[[ Records shown open ]]

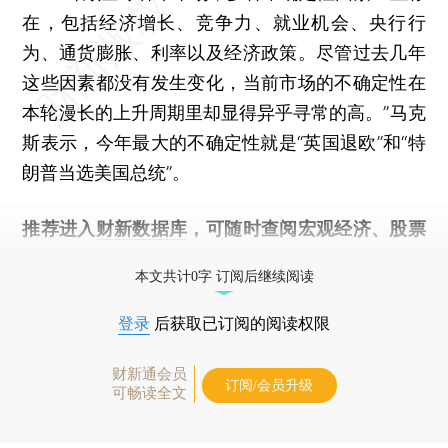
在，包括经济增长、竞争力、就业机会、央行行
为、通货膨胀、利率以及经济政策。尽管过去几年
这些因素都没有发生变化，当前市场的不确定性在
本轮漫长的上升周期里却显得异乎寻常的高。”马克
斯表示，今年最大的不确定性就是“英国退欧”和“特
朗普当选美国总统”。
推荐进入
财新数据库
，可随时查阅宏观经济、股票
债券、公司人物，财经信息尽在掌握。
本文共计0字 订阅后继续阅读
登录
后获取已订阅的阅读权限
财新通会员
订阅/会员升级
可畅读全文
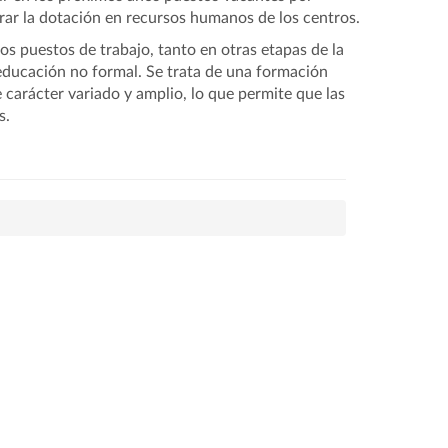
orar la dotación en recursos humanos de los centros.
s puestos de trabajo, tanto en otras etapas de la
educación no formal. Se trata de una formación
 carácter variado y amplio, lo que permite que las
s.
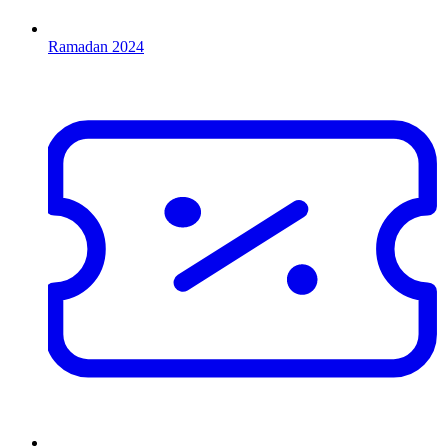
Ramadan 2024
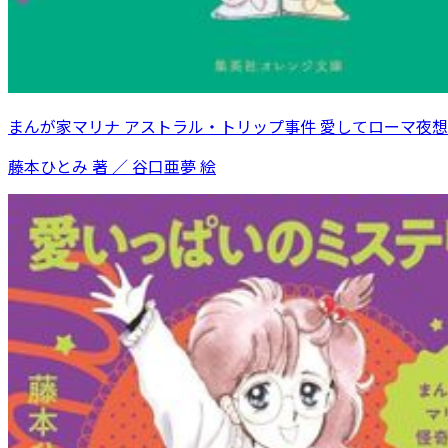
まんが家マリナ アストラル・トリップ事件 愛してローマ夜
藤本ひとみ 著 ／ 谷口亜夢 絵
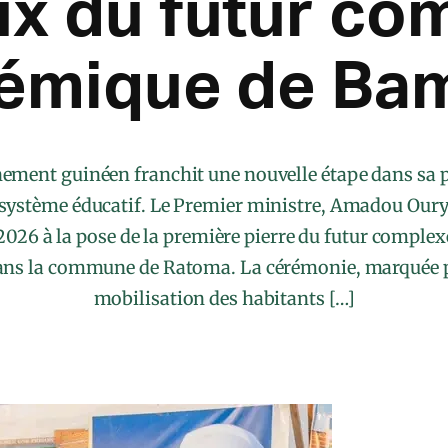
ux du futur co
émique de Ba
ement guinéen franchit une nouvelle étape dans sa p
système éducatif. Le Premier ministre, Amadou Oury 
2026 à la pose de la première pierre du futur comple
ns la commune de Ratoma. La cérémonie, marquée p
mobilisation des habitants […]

[[ Records shown closed ]]
[[ Records shown open ]]

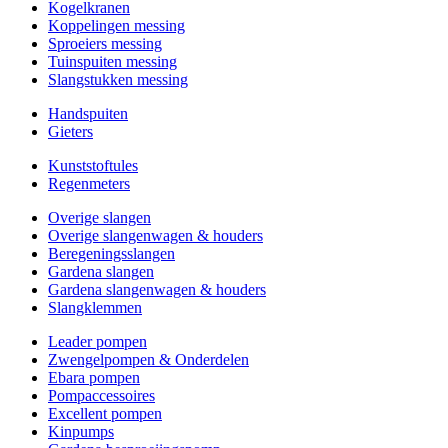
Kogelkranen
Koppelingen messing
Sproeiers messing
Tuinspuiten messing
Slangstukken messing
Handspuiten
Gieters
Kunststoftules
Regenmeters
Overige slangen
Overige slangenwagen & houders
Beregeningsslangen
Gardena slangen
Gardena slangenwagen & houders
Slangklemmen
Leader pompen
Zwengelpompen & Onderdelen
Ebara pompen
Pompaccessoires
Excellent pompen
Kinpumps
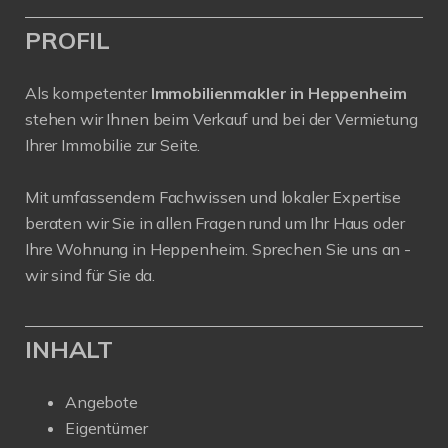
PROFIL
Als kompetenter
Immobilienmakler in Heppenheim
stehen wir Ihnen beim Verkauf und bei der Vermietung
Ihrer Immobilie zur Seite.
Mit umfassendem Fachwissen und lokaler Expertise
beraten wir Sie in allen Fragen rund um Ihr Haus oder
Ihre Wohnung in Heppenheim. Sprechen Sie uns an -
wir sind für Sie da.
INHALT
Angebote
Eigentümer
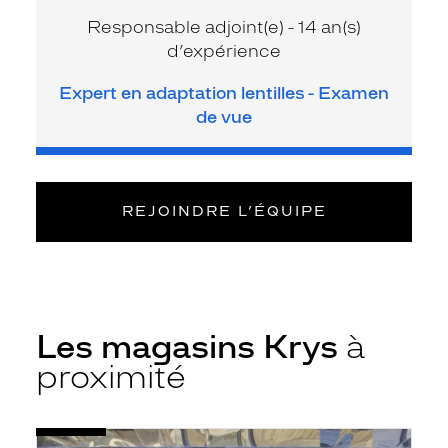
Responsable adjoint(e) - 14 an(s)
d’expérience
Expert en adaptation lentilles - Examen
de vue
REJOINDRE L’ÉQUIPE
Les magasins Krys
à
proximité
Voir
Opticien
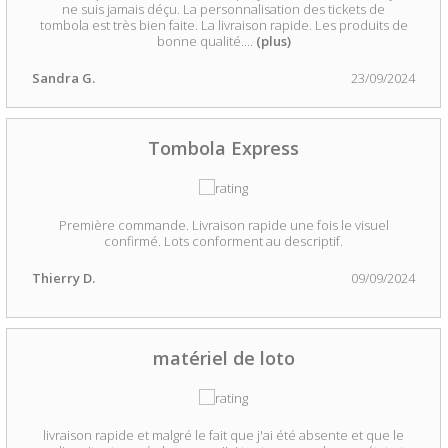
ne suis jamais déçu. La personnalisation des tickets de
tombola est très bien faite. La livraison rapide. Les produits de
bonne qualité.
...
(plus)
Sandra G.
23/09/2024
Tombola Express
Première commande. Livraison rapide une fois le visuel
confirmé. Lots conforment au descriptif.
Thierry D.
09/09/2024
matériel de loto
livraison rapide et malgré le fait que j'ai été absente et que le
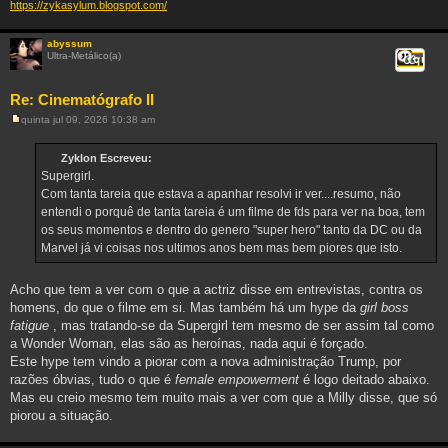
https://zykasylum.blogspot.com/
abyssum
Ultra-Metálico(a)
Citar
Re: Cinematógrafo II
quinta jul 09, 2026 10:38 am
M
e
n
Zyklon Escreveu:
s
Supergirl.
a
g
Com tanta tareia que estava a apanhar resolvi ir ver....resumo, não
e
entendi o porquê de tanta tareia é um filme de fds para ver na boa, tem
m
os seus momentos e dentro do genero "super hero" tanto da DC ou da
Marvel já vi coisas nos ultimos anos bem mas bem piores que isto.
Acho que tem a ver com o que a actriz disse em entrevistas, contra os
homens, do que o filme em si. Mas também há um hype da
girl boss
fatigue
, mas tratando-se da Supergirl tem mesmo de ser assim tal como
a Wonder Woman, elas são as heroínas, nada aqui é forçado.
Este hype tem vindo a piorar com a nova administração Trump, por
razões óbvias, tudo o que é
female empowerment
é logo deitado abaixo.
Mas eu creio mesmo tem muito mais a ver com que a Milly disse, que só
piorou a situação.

[[ Records shown closed ]]

To do
Extract, line for line, the text of the records from the line containing "Kogelkranen" through the line containing "livraison rapide et", both of those lines included. Omit the pictures from your answer.

Written response
Kogelkranen
Koppelingen messing
Sproeiers messing
Tuinspuiten messing
Slangstukken messing
Handspuiten
Gieters
Kunststoftules
Regenmeters
Overige slangen
Overige slangenwagen & houders
Beregeningsslangen
Gardena slangen
Gardena slangenwagen & houders
Slangklemmen
Leader pompen
Zwengelpompen & Onderdelen
Ebara pompen
Pompaccessoires
Excellent pompen
Kinpumps
PROFIL
Als kompetenter
Immobilienmakler in Heppenheim
stehen wir Ihnen beim Verkauf und bei der Vermietung
Ihrer Immobilie zur Seite.
Mit umfassendem Fachwissen und lokaler Expertise
beraten wir Sie in allen Fragen rund um Ihr Haus oder
Ihre Wohnung in Heppenheim. Sprechen Sie uns an -
wir sind für Sie da.
INHALT
Angebote
Eigentümer
Responsable adjoint(e) - 14 an(s)
d’expérience
Expert en adaptation lentilles - Examen
de vue
REJOINDRE L’ÉQUIPE
Les magasins Krys
à
proximité
Voir
Opticien
ne suis jamais déçu. La personnalisation des tickets de
tombola est très bien faite. La livraison rapide. Les produits de
bonne qualité.
...
(plus)
Sandra G.
23/09/2024
Tombola Express
Première commande. Livraison rapide une fois le visuel
confirmé. Lots conforment au descriptif.
Thierry D.
09/09/2024
matériel de loto
livraison rapide et malgré le fait que j'ai été absente et que le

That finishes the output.